Re:I'm surprised they got that much... (1)

Anonymous Coward | about 8 months ago | (#45400421)

Intel have $20 Billion in the bank, and has probably maxed out its R&D already. They are worried about mobile chips becoming more important than laptops and desktops, leaving Intel in the dust.

So they are investing money in "diversifying" - they don't seem to be very good at it, though, like most companies who have faced this type of situation in the past.

Why did they pay $15M? (0)

Anonymous Coward | about 9 months ago | (#45399331)

Why did they pay $15M?

Kno-one Knos.

Money (1)

shimul1990 (3413815) | about 9 months ago | (#45399359)

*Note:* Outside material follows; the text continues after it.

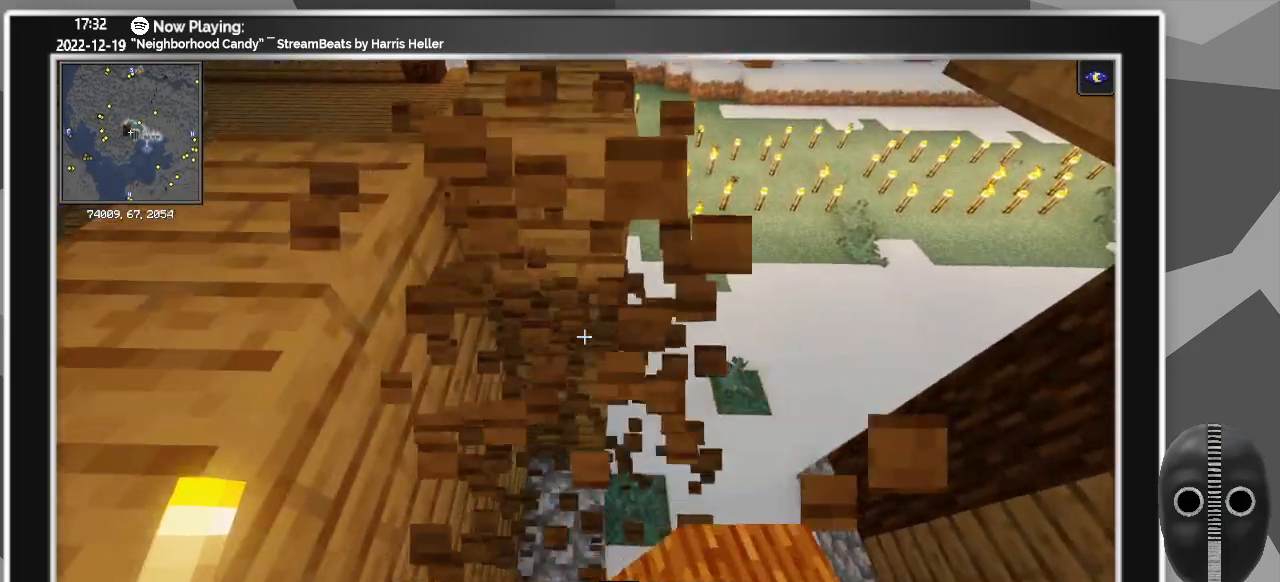
{"keys": [], "mouse": ["left"], "events": [[16, "mouse_left", "down"], [50, "mouse_left", "up"], [100, "mouse_left", "down"], [150, "mouse_left", "up"], [150, "w", "down"], [200, "mouse_left", "down"], [233, "mouse_left", "up"], [283, "mouse_left", "down"], [283, "w", "up"], [333, "mouse_left", "up"], [383, "mouse_left", "down"], [416, "mouse_left", "up"], [466, "mouse_left", "down"]]}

Money is the most essential & powerful elements of the world. Everyone wants money & i also want it.

Re:Money (0)

Anonymous Coward | about 8 months ago | (#45399721)

I'll give you a dollar if you suck my dick.

Pop goes the world. (0)

Anonymous Coward | about 8 months ago | (#45399437)

That sound you hear is the new bubble popping. Sell now, folks.

paper, re-sold (2)

Joining Yet Again (2992179) | about 8 months ago | (#45399501)

I went to a £30,000/year school (on scholarship, so it actually cost my parents £0/year).

Yet all our textbooks were hand-me-downs from the previous year.

This was brilliant, really. The best books were bought exactly once, kept as long as they are relevant (which at high school level for e.g. mathematics and physics is for decades, as the fundamentals of the subjects don't change) and everyone scrawled lightly in them, meaning you had previous students' thoughts to guide you (it's way easier to annotate real paper than an e-book). It was rather a good lesson in the value of tried-and-tested over fashion, but then you can't really get more conservative than an English public school.

Re:paper, re-sold (1)

SteveFoerster (136027) | about 8 months ago | (#45400913)

I but then you can't really get more conservative than an English public school.

There's a madrassah joke in there somewhere. But I take your point.

Re:paper, re-sold (1)

madro (221107) | about 8 months ago | (#45401699)

In the 80's, I learned calculus in a US public high school with a textbook from the 1960's. Well, that, *and* a great math teacher. Making an e-book that presents the material is easy ... making an e-book that actually helps students gain understanding is pretty darn hard.

Re:paper, re-sold (1)

Joining Yet Again (2992179) | about 8 months ago | (#45401757)

Indeed. Most people assume that knowing stuff is sufficient for being able to teach it. Utterly wrong, unfortunately.

Re:paper, re-sold (2)

minstrelmike (1602771) | about 8 months ago | (#45403357)

Actually, I think making an e-book that presents the material in an understandable way _is_ difficult.
I like being able to look back and forth at a chart while reading the text that describes it.I think it aids in my understanding.
I had a lot of text books that were pure print, like novels. Those are fine as e-books.
I also had a lot of science books full of charts that I'd refer to often.
Those don't work out so well as e-books.
A wall map conveys an entirely different view of information than looking at the map in pieces thru a magnifying glass in the style of an app on a smartphone.
Same with the way we present a lot of material.

Nig!,ga (-1)

Anonymous Coward | about 8 months ago | (#45400589)

would you like to area. it is the

No surprise there (1)

Krigl (1025293) | about 8 months ago | (#45411535)

Who would buy textbooks from a company, which makes it painfully obvious, that they themselves never bothered to open an English textbook or to find some other means of learning to spell.